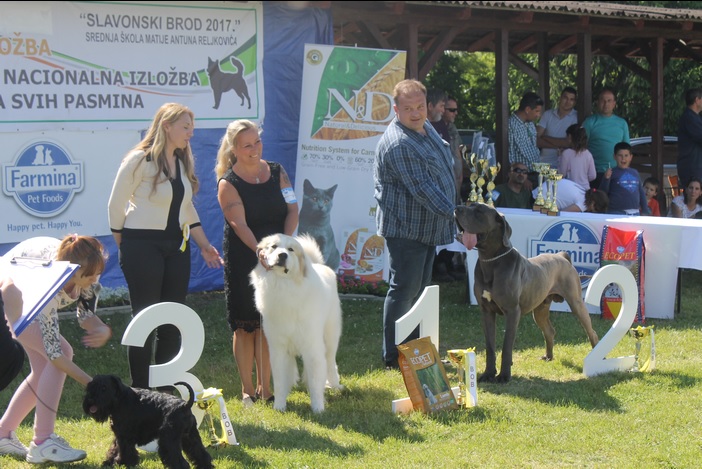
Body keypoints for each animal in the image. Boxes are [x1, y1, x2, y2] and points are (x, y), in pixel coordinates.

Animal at [84, 372, 213, 468]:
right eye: (90, 386)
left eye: (104, 388)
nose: (90, 399)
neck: (120, 399)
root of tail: (185, 405)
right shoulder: (119, 434)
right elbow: (114, 448)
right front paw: (109, 462)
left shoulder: (125, 436)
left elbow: (124, 451)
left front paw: (123, 463)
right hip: (190, 437)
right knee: (201, 455)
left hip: (169, 441)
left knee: (180, 462)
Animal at [250, 232, 344, 412]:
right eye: (273, 247)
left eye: (290, 250)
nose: (282, 255)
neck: (284, 286)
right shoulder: (278, 348)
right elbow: (280, 381)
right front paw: (279, 407)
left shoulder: (312, 347)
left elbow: (315, 381)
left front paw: (318, 408)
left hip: (330, 337)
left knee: (330, 362)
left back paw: (335, 385)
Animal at [456, 203, 600, 382]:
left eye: (479, 211)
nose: (457, 208)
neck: (491, 260)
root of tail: (562, 256)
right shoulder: (486, 311)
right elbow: (490, 346)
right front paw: (488, 373)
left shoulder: (512, 311)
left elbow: (507, 345)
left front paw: (504, 376)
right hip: (540, 309)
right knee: (550, 331)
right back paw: (548, 356)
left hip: (576, 303)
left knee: (591, 332)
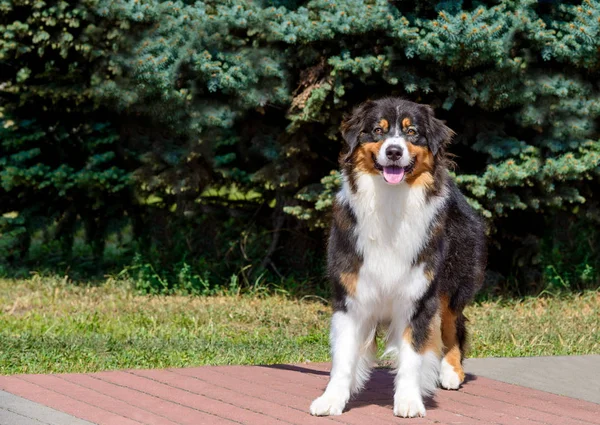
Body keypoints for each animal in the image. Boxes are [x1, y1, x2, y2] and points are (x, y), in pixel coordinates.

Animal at [310, 97, 488, 416]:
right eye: (378, 130)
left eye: (412, 132)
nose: (394, 151)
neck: (390, 202)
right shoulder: (351, 296)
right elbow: (343, 358)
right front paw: (332, 399)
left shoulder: (418, 297)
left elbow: (413, 357)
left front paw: (408, 400)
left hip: (453, 283)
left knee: (453, 324)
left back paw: (451, 372)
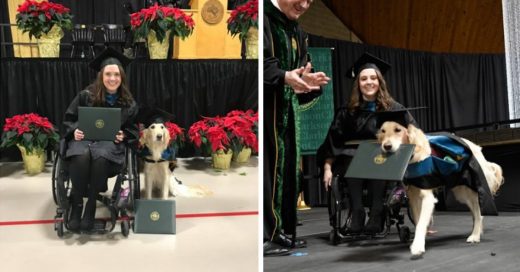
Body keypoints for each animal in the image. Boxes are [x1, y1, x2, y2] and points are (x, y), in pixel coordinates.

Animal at [378, 109, 504, 258]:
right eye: (382, 131)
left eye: (398, 130)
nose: (386, 146)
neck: (412, 155)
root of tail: (476, 148)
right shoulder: (413, 196)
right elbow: (418, 219)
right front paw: (419, 240)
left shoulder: (427, 197)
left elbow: (421, 222)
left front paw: (418, 246)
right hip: (461, 191)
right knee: (475, 213)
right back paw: (475, 231)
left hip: (468, 190)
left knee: (479, 213)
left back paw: (475, 235)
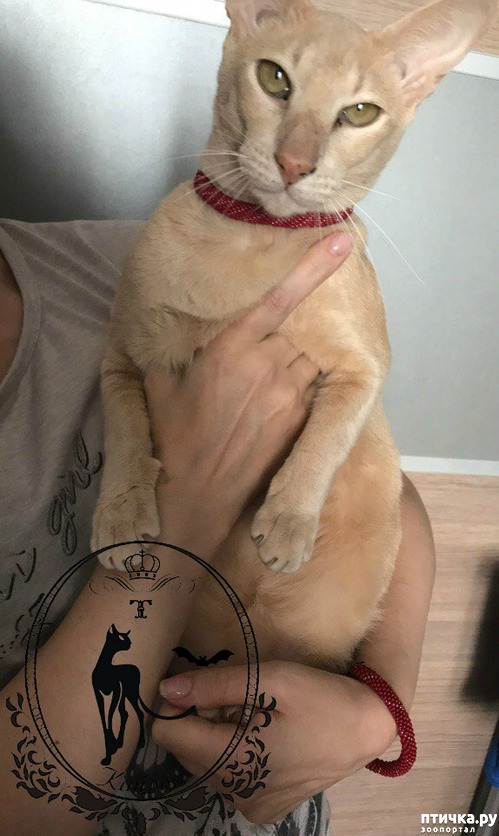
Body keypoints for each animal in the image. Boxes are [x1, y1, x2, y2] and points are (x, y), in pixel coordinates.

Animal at [92, 0, 496, 674]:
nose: (294, 164)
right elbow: (124, 424)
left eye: (359, 112)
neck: (253, 241)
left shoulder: (368, 364)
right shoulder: (121, 352)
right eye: (274, 78)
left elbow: (329, 435)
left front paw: (288, 517)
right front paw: (121, 511)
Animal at [92, 624, 195, 766]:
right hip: (126, 694)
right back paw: (120, 743)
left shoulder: (116, 692)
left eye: (127, 638)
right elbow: (104, 720)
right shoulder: (99, 694)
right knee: (124, 713)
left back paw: (139, 742)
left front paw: (110, 751)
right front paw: (109, 754)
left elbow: (110, 717)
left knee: (138, 713)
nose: (130, 643)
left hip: (130, 693)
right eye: (120, 637)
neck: (105, 667)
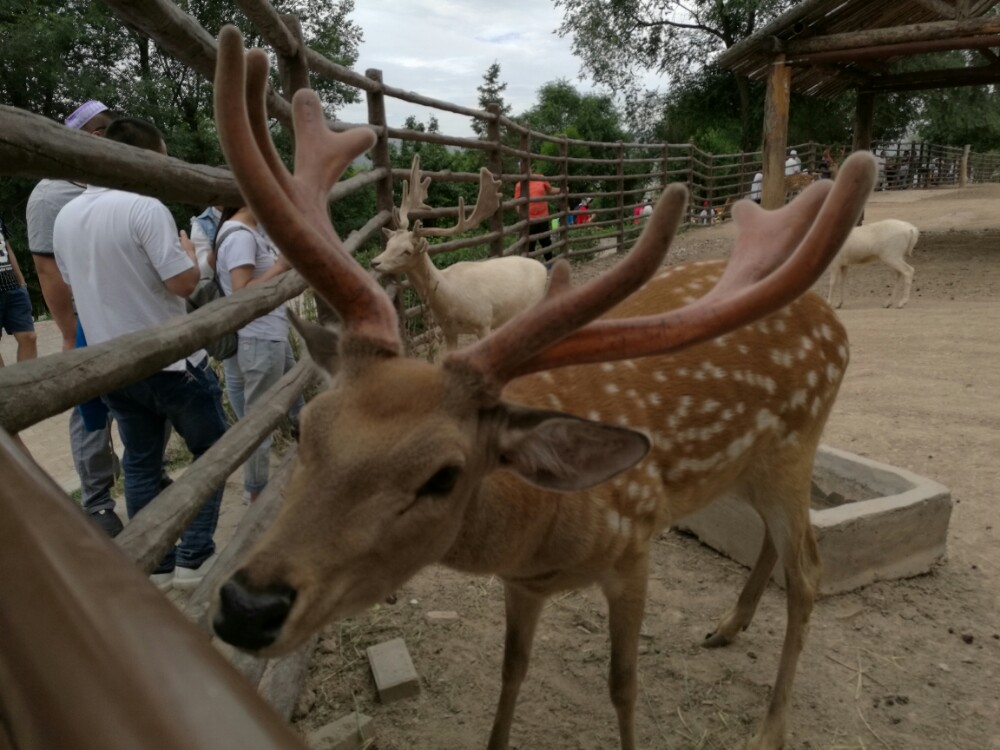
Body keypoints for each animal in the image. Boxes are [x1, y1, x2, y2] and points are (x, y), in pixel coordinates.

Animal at [374, 155, 552, 352]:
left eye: (407, 251)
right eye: (388, 244)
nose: (375, 262)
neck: (451, 300)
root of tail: (543, 268)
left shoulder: (484, 321)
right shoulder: (448, 329)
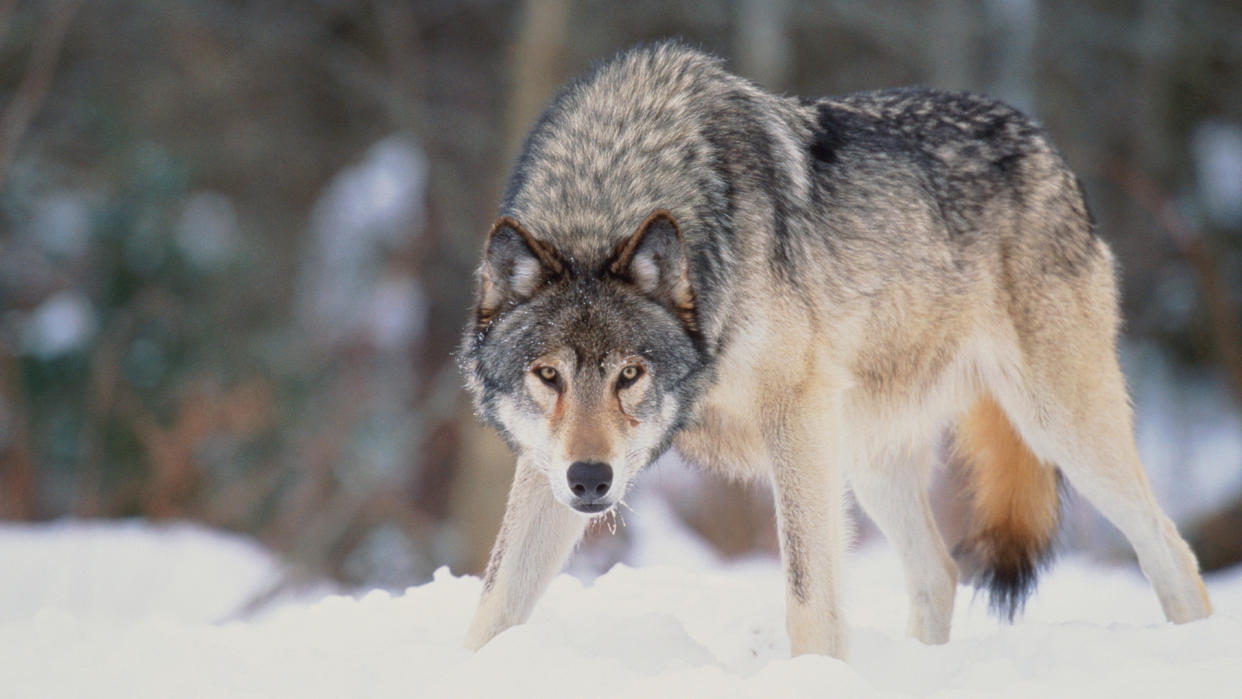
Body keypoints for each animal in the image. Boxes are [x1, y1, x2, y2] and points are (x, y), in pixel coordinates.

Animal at [459, 42, 1212, 655]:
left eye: (630, 374)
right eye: (548, 375)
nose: (591, 479)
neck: (612, 187)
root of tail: (1044, 140)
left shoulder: (794, 416)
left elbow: (807, 596)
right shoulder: (546, 464)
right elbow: (494, 602)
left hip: (1059, 428)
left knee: (1173, 551)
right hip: (868, 456)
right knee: (940, 574)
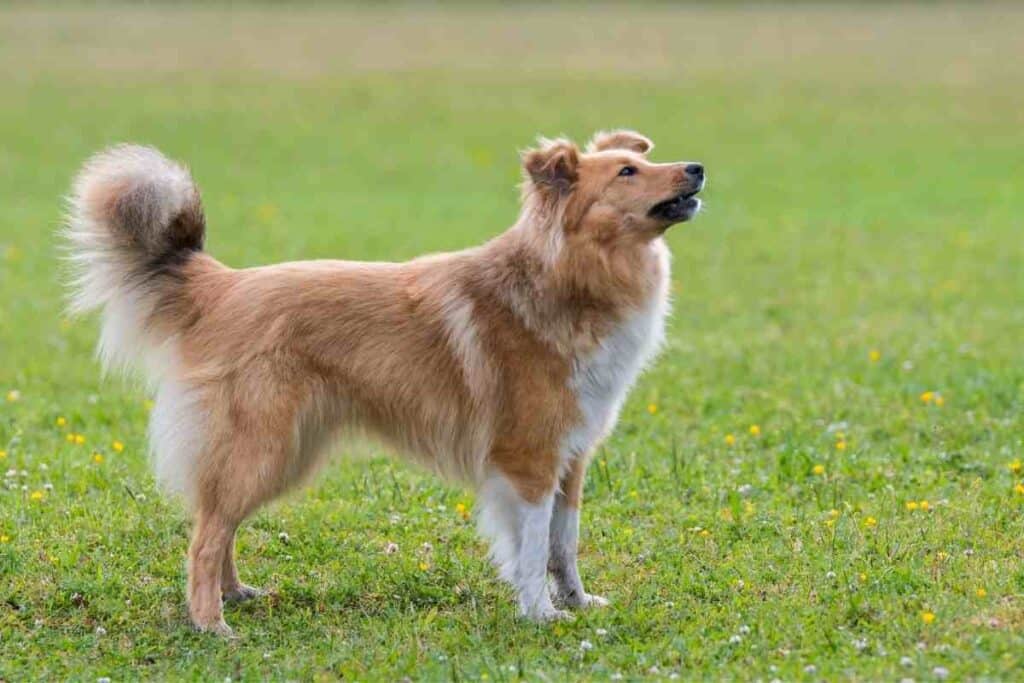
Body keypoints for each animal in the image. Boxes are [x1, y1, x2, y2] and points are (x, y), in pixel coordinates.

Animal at [64, 129, 704, 634]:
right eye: (627, 172)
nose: (697, 168)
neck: (565, 278)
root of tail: (221, 286)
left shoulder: (570, 460)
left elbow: (562, 544)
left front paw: (577, 603)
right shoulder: (527, 462)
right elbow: (528, 549)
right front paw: (541, 615)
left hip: (282, 452)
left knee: (215, 523)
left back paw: (235, 594)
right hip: (262, 446)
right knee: (204, 536)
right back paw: (211, 623)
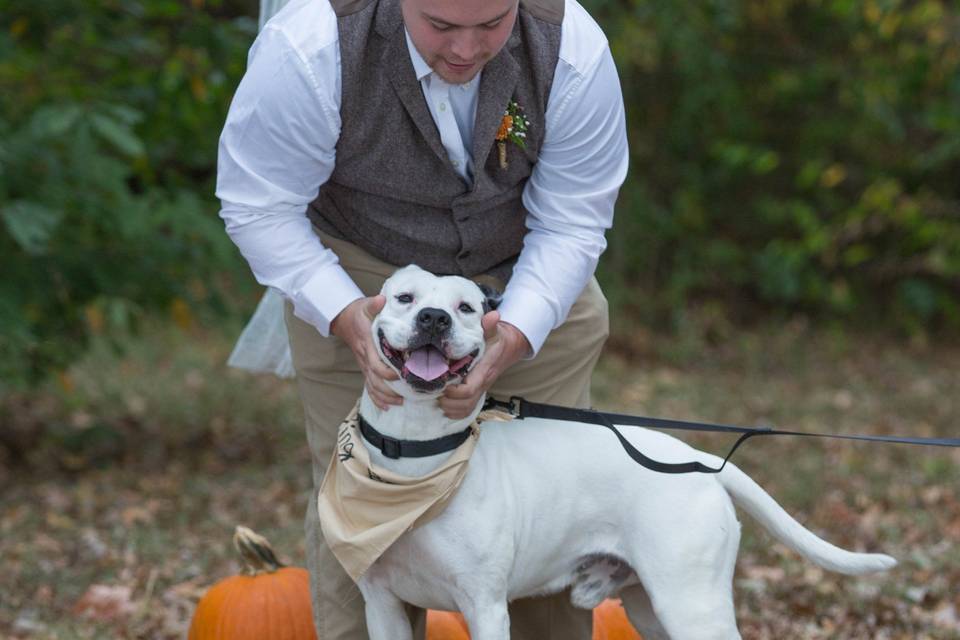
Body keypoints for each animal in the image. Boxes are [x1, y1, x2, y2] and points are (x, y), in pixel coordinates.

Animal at [354, 264, 900, 640]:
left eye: (466, 308)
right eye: (404, 298)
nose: (434, 318)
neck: (416, 454)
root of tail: (701, 462)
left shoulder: (485, 608)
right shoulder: (381, 606)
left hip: (691, 605)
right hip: (649, 608)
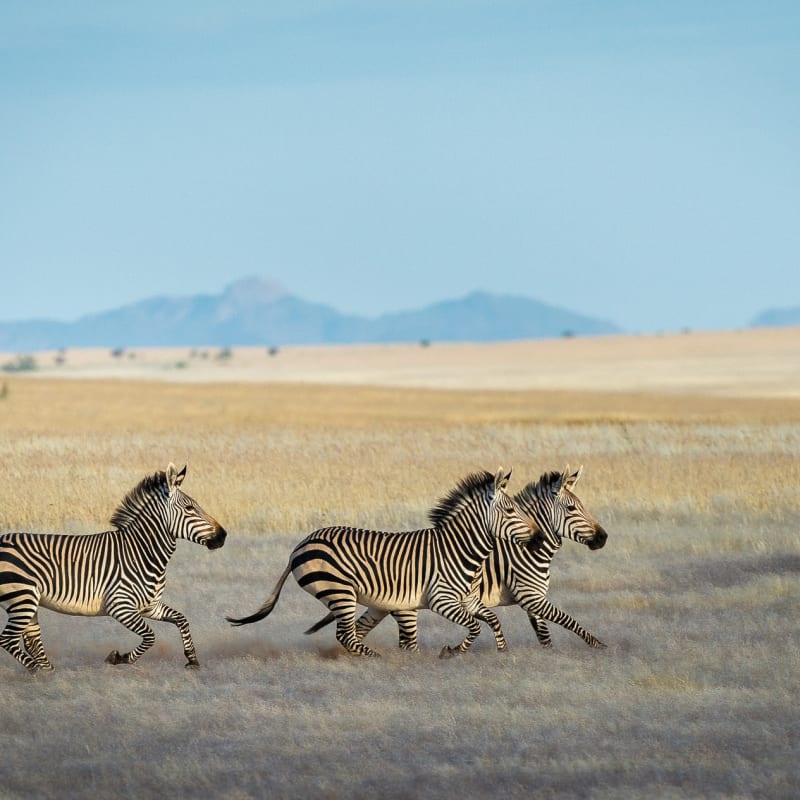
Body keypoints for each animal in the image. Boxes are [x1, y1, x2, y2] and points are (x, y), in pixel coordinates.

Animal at [0, 464, 227, 673]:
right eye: (189, 508)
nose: (223, 536)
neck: (140, 553)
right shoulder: (120, 606)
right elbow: (150, 637)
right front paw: (119, 658)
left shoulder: (150, 606)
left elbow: (182, 620)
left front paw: (192, 659)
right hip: (22, 599)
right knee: (8, 640)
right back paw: (37, 671)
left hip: (28, 602)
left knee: (31, 639)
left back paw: (47, 672)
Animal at [227, 468, 533, 658]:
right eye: (510, 510)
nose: (537, 535)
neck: (458, 549)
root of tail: (299, 546)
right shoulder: (440, 599)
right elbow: (475, 626)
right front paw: (452, 651)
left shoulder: (467, 599)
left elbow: (492, 620)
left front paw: (502, 651)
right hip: (340, 591)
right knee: (346, 635)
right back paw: (378, 658)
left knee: (352, 635)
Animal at [306, 466, 608, 651]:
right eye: (572, 509)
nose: (603, 538)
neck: (523, 551)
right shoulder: (529, 595)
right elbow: (567, 620)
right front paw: (598, 646)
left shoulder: (532, 599)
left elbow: (544, 634)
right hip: (403, 606)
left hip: (382, 604)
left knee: (360, 630)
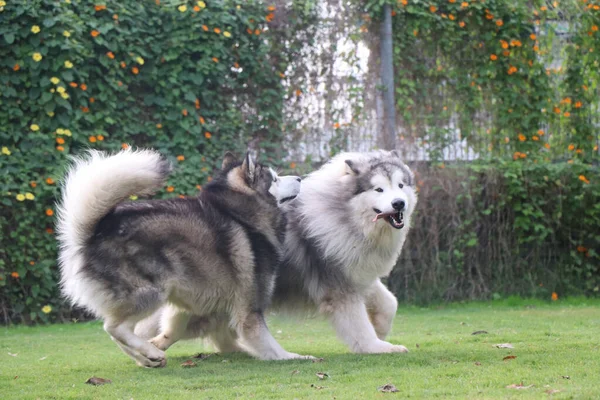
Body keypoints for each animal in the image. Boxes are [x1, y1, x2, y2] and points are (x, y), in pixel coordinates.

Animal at [55, 148, 312, 368]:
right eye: (275, 179)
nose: (300, 178)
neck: (244, 217)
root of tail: (95, 232)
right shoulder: (249, 308)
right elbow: (268, 343)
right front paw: (293, 356)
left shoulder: (191, 298)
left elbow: (176, 327)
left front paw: (161, 341)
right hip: (150, 293)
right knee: (114, 327)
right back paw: (149, 352)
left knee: (121, 333)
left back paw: (148, 357)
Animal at [139, 151, 418, 356]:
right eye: (378, 190)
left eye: (400, 185)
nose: (399, 204)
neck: (344, 216)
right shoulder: (339, 287)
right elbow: (358, 325)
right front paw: (377, 346)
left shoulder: (357, 274)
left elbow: (389, 302)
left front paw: (381, 329)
◆ ◆ ◆ ◆
Problem statement
Looking at the material above, state the number of lines holding the word "root", and only that number.

Task answer
9